• **Traccia dell'esercizio**
Nell'estratto sull'uso precoce del remdesivir, quanti pazienti sono stati considerati nello studio osservazionale?

• **Estratto fornito**
(Adnkronos) – “Uno studio condotto all’ospedale di Pisa mostra che in pazienti ricoverati con polmonite da Covid, l’uso precoce di remdesivir – che come gli altri antivirali è efficace anche nelle varianti tipo Omicron – entro 5 giorni dalla comparsa dei sintomi, abbassa del 51% il rischio di una evoluzione grave e potenzialmente letale della malattia”. Così Marco Falcone, professore ordinario di Malattie infettive all’Università di Pisa e segretario della Simit, la Società italiana di Malattie infettive e tropicali, parlando dello studio, di cui è capofila, a margine dell’edizione numero 14 di Icar (Italian conference on Aids and antiviral research), in programma fino a oggi a Bergamo.
“L’Agenzia italiana del farmaco prevedeva l’indicazione di remdesivir entro 10 giorni – continua Falcone -. Volevamo vedere se un uso precoce di remdesivir, in pazienti ospedalizzati con polmonite per Covid, riduceva la progressione della malattia”. Nello studio prospettico osservazionale – dal titolo “Early Use of Remdesivir and Risk of Disease Progression in Hospitalized Patients With Mild to Moderate Covid-19”, recentemente pubblicato su ‘Clinical Therapeutics’ – sono stati considerati 312 pazienti ricoverati presso l’Azienda ospedaliera universitaria di Pisa da settembre 2020 a gennaio 2021 e trattati con remdesivir entro o dopo 5 giorni dai sintomi.

• **Insieme di dati**
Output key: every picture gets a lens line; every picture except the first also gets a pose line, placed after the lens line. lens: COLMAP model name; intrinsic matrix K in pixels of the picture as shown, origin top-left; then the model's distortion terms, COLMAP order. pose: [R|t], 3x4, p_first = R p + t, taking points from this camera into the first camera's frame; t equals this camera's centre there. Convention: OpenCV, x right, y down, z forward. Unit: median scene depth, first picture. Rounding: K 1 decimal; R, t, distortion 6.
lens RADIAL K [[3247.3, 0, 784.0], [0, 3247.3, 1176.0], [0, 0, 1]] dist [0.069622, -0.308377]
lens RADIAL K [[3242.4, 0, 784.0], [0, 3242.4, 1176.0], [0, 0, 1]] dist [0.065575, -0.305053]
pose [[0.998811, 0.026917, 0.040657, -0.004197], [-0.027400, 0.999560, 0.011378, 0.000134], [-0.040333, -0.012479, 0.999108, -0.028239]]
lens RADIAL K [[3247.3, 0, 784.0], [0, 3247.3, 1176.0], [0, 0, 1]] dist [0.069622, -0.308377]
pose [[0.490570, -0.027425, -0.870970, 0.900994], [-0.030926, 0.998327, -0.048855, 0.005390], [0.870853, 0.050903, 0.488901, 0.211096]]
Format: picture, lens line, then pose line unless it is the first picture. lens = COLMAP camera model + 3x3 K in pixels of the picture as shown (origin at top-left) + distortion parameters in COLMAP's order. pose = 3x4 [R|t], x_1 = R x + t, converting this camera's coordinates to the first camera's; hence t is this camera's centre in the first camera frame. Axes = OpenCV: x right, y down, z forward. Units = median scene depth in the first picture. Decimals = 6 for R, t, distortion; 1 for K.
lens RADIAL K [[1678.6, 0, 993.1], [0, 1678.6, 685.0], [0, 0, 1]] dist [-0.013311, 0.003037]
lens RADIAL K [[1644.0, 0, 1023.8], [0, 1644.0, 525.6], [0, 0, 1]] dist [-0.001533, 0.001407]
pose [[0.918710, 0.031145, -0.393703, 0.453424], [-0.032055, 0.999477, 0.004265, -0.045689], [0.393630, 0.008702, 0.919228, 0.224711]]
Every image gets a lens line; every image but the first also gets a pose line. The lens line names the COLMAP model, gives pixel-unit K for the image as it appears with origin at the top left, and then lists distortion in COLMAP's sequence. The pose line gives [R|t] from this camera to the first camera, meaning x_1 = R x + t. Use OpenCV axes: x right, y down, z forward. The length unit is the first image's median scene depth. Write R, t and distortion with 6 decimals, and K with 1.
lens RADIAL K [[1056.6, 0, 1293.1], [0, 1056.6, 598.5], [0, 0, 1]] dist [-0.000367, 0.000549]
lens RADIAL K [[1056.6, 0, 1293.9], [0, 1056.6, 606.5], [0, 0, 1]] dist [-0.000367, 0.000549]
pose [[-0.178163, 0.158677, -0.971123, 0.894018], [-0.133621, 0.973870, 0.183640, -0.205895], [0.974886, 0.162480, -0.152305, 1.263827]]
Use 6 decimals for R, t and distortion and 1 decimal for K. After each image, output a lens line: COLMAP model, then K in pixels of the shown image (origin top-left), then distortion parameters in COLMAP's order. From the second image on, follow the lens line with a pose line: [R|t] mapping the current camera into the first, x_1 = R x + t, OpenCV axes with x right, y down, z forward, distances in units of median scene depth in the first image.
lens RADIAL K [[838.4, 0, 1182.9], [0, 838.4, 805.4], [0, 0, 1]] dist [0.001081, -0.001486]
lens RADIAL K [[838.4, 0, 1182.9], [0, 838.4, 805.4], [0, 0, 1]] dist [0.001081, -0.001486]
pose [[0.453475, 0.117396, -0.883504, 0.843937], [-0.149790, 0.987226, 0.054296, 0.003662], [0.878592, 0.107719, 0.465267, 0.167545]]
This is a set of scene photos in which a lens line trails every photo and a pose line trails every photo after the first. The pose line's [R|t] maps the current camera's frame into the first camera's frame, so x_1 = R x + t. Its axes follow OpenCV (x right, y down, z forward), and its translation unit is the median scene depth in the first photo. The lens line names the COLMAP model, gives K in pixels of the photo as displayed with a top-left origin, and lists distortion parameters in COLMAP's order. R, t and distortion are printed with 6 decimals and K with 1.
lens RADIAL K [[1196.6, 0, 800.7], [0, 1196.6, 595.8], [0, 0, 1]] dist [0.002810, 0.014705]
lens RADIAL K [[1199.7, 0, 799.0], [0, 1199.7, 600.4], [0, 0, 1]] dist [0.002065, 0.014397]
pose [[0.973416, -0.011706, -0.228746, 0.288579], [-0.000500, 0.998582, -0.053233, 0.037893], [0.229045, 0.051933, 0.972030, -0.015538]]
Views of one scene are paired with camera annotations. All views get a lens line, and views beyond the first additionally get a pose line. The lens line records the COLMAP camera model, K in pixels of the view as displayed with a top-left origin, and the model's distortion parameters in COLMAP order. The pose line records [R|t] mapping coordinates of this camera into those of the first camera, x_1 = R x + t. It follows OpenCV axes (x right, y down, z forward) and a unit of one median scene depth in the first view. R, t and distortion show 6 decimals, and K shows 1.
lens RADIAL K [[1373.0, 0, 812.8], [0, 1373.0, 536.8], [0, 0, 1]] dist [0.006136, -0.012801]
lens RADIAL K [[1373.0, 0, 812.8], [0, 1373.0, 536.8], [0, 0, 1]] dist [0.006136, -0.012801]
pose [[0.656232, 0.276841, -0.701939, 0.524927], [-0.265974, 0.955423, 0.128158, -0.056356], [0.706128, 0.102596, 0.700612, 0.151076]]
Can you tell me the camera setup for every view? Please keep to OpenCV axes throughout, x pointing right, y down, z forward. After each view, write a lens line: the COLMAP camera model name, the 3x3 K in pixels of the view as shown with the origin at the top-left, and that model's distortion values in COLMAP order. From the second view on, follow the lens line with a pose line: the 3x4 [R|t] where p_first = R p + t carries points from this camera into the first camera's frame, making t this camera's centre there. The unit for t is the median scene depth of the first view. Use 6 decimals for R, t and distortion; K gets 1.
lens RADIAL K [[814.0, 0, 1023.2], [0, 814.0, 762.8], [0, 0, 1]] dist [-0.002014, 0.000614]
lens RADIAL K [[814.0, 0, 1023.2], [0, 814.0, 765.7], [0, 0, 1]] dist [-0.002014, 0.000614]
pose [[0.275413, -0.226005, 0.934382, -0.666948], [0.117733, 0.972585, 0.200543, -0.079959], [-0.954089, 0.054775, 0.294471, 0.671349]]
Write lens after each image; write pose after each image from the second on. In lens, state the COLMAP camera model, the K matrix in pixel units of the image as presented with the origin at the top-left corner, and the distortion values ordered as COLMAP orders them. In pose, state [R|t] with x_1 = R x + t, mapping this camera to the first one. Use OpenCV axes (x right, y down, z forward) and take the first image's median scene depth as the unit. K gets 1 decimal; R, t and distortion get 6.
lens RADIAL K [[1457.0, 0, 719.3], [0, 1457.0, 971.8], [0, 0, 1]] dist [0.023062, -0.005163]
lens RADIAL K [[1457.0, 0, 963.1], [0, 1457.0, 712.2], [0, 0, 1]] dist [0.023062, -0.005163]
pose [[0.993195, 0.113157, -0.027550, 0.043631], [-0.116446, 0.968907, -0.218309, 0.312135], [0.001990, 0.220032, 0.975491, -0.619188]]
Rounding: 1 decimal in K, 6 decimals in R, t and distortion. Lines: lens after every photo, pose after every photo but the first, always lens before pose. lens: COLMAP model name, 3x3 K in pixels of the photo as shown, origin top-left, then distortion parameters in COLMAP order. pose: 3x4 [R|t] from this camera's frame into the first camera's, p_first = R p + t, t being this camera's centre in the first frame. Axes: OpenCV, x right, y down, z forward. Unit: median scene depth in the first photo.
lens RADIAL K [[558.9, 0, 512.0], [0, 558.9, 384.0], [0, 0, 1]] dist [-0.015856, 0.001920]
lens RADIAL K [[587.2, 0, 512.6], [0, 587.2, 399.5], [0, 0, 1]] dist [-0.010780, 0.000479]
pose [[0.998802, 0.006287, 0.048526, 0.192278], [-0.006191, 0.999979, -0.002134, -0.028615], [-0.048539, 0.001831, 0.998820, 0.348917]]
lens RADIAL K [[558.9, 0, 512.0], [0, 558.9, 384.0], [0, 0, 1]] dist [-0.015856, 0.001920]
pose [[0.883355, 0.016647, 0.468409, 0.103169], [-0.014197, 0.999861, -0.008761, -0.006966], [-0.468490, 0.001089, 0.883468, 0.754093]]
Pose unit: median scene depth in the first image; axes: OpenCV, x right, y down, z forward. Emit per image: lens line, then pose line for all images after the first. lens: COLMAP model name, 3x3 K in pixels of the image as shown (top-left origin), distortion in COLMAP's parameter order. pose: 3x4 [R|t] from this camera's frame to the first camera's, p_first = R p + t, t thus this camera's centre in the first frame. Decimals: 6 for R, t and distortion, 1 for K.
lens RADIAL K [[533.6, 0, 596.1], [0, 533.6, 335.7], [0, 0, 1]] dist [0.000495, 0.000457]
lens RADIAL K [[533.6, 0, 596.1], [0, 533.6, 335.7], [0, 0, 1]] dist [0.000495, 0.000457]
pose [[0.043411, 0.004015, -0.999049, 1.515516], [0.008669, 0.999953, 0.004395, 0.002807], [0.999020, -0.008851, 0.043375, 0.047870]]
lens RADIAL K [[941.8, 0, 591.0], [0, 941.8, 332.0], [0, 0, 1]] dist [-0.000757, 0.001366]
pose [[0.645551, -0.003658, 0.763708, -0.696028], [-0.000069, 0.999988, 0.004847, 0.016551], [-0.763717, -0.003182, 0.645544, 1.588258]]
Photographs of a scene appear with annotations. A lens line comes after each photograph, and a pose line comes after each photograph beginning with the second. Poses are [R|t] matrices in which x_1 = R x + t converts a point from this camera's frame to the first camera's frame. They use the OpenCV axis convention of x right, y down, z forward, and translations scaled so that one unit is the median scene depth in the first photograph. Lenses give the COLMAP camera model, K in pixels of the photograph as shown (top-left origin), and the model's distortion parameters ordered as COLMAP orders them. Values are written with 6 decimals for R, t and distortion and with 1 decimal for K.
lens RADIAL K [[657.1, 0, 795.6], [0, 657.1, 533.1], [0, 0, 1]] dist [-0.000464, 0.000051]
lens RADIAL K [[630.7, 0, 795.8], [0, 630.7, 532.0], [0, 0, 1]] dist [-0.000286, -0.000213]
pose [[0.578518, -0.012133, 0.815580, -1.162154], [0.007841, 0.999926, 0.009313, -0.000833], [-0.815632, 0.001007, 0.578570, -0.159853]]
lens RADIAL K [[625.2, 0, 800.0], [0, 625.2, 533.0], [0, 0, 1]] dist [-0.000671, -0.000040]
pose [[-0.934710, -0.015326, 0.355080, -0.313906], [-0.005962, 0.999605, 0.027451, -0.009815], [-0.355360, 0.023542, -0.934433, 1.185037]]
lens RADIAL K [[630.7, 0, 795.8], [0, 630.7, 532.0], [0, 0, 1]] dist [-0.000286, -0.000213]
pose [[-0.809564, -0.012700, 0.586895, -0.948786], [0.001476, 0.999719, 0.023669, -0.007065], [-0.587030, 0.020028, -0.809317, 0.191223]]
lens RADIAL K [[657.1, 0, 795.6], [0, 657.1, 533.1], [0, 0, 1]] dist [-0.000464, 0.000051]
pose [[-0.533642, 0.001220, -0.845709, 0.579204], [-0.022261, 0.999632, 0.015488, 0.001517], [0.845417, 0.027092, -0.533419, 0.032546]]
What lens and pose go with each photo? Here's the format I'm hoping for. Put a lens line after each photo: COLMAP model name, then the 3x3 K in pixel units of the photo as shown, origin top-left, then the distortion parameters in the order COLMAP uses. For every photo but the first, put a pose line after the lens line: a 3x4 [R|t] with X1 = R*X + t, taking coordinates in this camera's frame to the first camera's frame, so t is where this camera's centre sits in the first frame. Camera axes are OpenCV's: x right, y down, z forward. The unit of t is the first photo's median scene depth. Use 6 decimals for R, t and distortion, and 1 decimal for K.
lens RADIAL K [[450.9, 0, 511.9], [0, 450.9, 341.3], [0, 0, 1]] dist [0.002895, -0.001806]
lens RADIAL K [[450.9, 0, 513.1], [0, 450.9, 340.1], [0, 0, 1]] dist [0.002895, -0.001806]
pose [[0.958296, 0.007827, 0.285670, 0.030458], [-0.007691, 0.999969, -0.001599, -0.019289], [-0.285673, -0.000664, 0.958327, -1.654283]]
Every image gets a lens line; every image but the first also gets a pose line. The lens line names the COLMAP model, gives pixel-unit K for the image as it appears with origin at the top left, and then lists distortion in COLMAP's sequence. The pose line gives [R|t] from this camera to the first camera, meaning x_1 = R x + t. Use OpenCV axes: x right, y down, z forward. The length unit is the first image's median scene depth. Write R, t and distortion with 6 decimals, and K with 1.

• **Risultato dell'esercizio**
312 pazienti ricoverati presso l'Azienda ospedaliera universitaria di Pisa.